**Text section:**
■ ■ ■ ■ ■ ■ ■

# low_discrepancy

Uses low-discrepancy points to sample variables

Specification

• Alias: qmc

• Arguments: None

Child Keywords:

Required/Optional

Description of Group

Dakota Keyword

Dakota Keyword Description

Optional

rank_1_lattice

Uses rank-1 lattice points to sample variables

Optional

digital_net

Uses digital net points to sample variables

Description

The `low_discrepancy` keyword invokes low-discrepancy sampling as the means of drawing samples of uncertain variables according to their probability distributions. Low-discrepancy points have the desired property that they are more evenly distributed compared to random samples. We implement two flavors of low-discrepancy points: `rank_1_lattice` points [NC06] and `digital_net`s [JK08]. Digital net points are the default choice. The well-known Sobol sequence is a particular example of a digital net [Sobol67].

When low-discrepancy points are used for integration, the method is called the quasi-Monte Carlo method. Low-discrepancy points are also referred to as quasi-Monte Carlo points.

Note

Currently, only continuous variables are suppored for low discrepancy sampling.

Usage Tips

Low-discrepancy points easily scale up to hundreds or thousands of dimensions. They are generally more efficient than random samples (and sometimes more efficient than Latin Hypercube samples) for estimating the mean of a model response. Digital net sequences (such as the Sobol sequence) can even achieve higher-order convergence [DP10].

■ ■ ■ ■ ■ ■ ■

**Task data:**
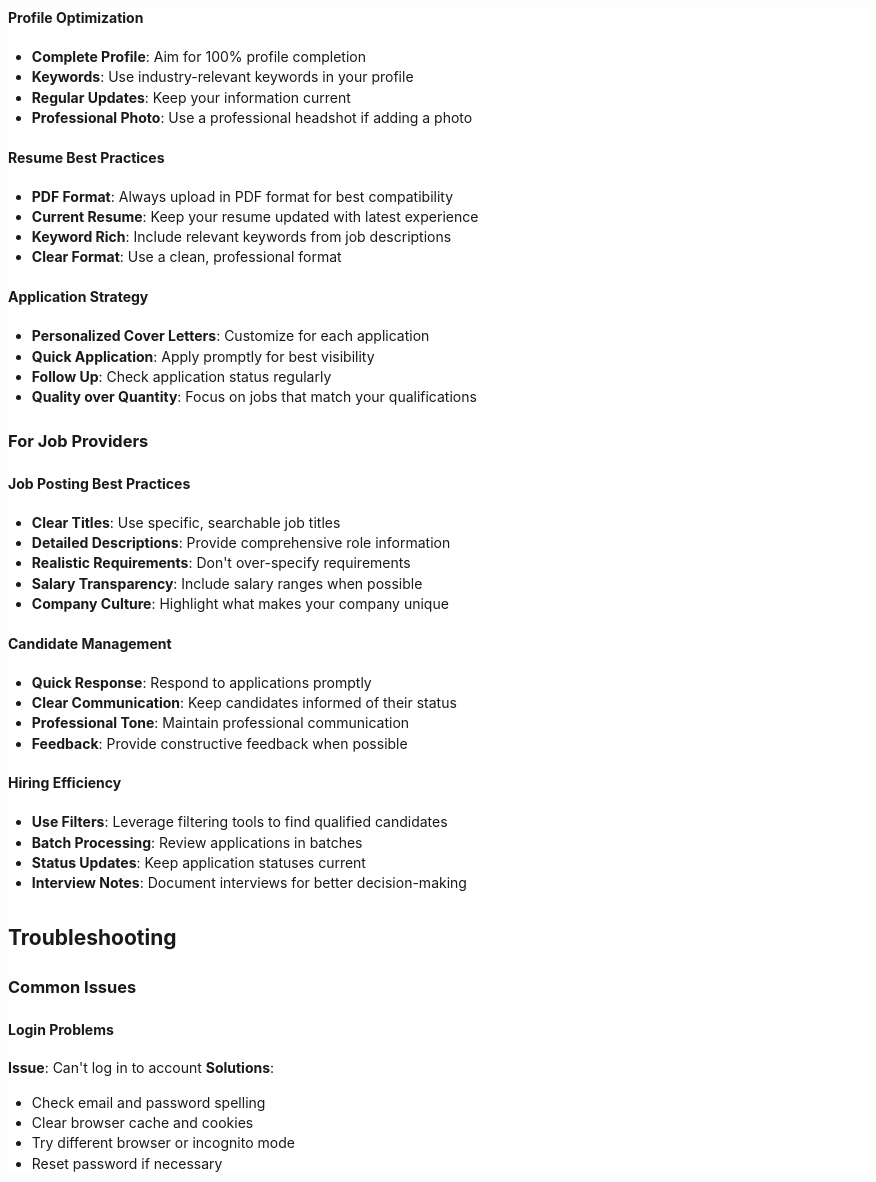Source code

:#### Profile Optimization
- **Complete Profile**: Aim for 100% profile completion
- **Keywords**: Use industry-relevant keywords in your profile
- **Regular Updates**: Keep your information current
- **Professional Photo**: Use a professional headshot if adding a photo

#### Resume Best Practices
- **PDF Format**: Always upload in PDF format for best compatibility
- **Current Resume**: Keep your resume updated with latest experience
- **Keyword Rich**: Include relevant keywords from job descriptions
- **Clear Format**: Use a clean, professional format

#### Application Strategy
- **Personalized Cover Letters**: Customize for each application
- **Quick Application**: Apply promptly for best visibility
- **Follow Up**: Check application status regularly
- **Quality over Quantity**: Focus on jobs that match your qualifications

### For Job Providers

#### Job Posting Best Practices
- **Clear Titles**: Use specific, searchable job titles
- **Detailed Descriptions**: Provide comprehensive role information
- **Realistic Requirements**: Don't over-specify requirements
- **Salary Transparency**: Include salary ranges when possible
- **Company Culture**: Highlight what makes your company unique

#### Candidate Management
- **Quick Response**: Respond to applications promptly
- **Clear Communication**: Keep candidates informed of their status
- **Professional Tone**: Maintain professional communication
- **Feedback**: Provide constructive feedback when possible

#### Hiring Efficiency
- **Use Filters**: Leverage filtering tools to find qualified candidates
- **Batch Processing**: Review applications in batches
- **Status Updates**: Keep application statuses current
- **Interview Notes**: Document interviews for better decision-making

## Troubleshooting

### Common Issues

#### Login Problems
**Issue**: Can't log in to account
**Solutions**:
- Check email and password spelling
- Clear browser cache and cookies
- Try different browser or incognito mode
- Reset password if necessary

■ ■ ■ ■ ■ ■ ■

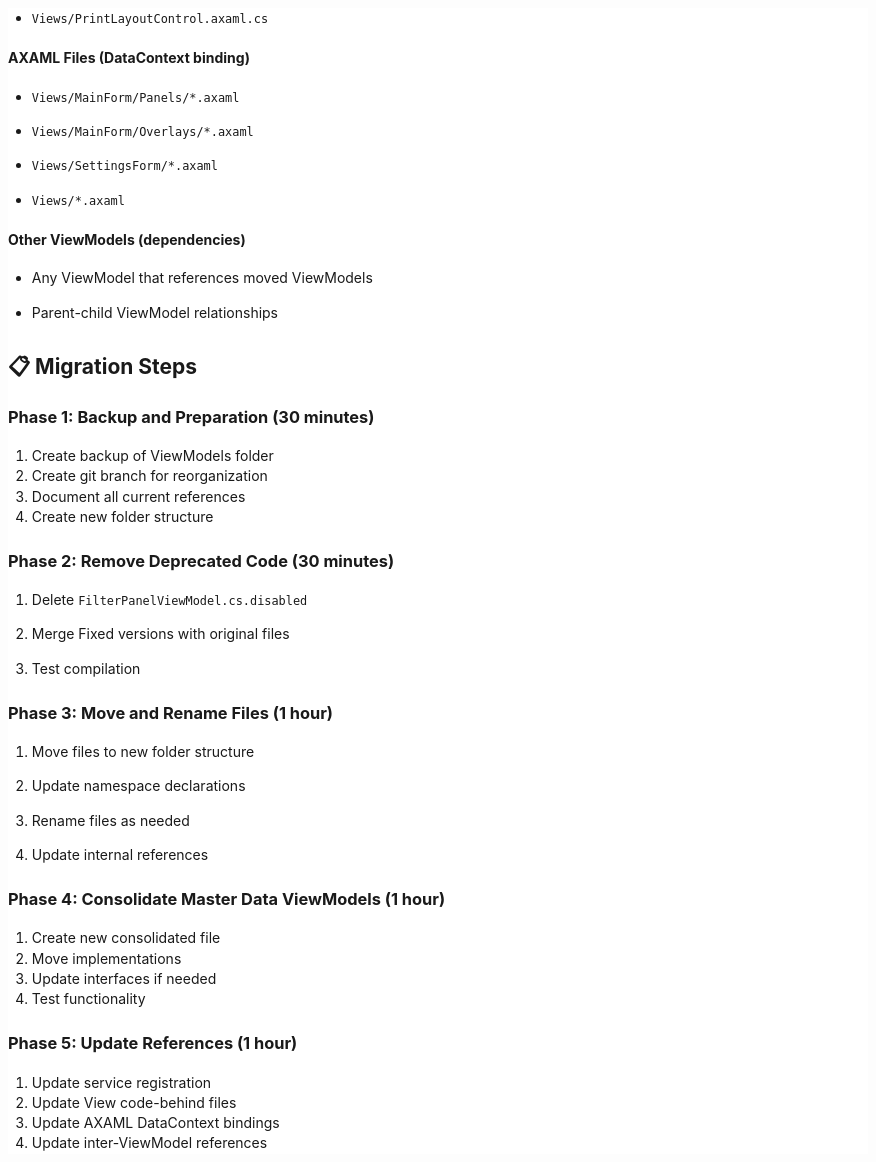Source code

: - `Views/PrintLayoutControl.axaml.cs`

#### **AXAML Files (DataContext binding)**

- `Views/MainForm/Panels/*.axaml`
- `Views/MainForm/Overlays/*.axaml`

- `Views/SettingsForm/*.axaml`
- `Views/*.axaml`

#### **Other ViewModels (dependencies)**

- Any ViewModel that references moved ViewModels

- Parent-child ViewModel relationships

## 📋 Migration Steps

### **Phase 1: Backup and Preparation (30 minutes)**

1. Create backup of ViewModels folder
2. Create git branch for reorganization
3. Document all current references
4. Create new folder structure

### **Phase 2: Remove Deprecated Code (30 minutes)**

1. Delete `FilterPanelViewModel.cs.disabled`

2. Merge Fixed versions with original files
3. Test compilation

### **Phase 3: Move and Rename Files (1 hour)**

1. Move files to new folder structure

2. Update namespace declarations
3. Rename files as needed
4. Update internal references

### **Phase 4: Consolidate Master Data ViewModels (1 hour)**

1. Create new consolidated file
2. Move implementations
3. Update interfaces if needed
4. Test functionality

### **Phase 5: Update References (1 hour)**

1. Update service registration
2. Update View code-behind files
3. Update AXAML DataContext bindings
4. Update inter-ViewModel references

■ ■ ■ ■ ■ ■ ■

**Required actions:**
1. Can you duplicate the part of the low-discrepancy sampling text that begins at the words "Uses rank-1 lattice" and stops after the words "digital net [Sobol67]."?
2. Can you set down, unchanged, the lines in the records that begin at the line containing "#### Resume Best Practices" and stop after the line containing "- **Clear Format**: Use"?

**Results by task:**
1.
Uses rank-1 lattice points to sample variables

Optional

digital_net

Uses digital net points to sample variables

Description

The `low_discrepancy` keyword invokes low-discrepancy sampling as the means of drawing samples of uncertain variables according to their probability distributions. Low-discrepancy points have the desired property that they are more evenly distributed compared to random samples. We implement two flavors of low-discrepancy points: `rank_1_lattice` points [NC06] and `digital_net`s [JK08]. Digital net points are the default choice. The well-known Sobol sequence is a particular example of a digital net [Sobol67].

2.
#### Resume Best Practices
- **PDF Format**: Always upload in PDF format for best compatibility
- **Current Resume**: Keep your resume updated with latest experience
- **Keyword Rich**: Include relevant keywords from job descriptions
- **Clear Format**: Use a clean, professional format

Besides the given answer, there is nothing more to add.